Monday, April 25, 2022

Offensive uncertainty

The thing about social media is that you get to know mainly of what offends people, what outrages them. After a few hours on it, you get a certain impression about human beings as being compressed cans of outrage in search of a reason to vent; as frowns of displeasure trawling the world for reasons to be displeased.

It is a given, of course, that people assume offense in anything that others do if those others belong to a different belief system from their own. Also, of course, if you dislike a person he can scarcely draw a breath without offending you. Now these are areas where the offense arises because you are certain about the other person...the blackest of villains who God, in an off moment, inflicted on Earth.

In the bygone days, when interactions between people involved swords and maces and such as often as they involved words, showing open hands in one form or the other was an indication that, this time, the intention was to interact using words. Thus, empty hand = no weapon = peaceful intent. Manners, you see, started off like that. When you are uncertain about the other person, you had these prescribed ritual actions which indicated his intentions.

And, thus, starts the taking of offense because of uncertainty. You are the boss, you walk in to the office and some people do not wish you. "How dare they disrespect me?" comes from the uncertainty of whether you are truly respected or not. True, humanity being the perverse creation that it is (God must have created the whole damn lot of us in an off moment, it seems to me at times), people DO try to push their boundaries all the time but if YOU walk around in a perpetual haze of outrage at that chap not noticing you walk behind his desk and this chap peering into his laptop instead of looking reverently at you and so on...well, THAT outrage comes from your own uncertainty.

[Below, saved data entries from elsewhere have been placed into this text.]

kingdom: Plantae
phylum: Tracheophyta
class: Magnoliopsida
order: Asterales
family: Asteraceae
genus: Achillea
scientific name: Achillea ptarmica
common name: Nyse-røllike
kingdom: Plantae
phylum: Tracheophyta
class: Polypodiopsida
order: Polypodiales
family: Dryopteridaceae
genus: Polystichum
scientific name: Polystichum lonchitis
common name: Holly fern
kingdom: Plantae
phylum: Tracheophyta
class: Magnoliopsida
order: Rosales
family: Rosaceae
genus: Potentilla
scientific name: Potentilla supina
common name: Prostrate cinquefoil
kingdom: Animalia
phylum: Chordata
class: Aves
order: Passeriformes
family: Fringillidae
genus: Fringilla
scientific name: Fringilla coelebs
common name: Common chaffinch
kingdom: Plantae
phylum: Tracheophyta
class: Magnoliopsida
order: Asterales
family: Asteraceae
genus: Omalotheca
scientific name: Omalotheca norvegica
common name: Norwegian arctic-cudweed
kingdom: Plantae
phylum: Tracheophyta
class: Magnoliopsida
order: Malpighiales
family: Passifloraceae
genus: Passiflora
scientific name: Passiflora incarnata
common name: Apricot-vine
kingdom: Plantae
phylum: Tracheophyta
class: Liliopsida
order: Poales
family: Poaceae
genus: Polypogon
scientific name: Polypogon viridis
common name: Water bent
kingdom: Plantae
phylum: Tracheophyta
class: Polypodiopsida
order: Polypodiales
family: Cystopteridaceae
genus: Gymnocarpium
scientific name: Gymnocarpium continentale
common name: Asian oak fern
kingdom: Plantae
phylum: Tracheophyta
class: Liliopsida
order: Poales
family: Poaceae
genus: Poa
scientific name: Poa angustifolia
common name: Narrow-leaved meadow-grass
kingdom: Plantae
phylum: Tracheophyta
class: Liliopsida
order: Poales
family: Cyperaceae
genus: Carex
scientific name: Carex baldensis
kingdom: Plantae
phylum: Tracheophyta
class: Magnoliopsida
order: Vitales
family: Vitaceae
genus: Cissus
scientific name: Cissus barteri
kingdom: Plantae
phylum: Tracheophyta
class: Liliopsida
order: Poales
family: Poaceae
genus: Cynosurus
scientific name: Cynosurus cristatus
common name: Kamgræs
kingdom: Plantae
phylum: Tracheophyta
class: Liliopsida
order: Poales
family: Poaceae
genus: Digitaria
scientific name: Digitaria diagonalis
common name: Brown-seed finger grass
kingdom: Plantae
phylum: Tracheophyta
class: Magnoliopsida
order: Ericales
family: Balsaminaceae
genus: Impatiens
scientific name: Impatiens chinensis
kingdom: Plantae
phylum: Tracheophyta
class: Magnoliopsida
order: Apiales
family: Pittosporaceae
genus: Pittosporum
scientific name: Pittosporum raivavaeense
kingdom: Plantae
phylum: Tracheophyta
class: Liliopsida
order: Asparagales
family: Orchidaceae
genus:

Impostor syndrome or some such learned label, I think, applies.

Where then does this come from, you think? "You do not even care to remember our anniversary," and so on? The uncertainty about whether the other person really cares for you or not, right? It is not that date, it is how important she thinks you are in her life which is the issue there.

The outrage about a friend not coming over to your wedding, about a colleague not inviting you to a party which you could not have gone to anyway, about your child not opting for the choice of course that you suggest...how much of it is outrage because you are uncertain about your importance in their life?

And so, after years of diligent practice, you now get offended and outraged by the form of things with scant regard to the substance. Like a spouse caring two hoots about being really loved as long as the anniversary gift arrives!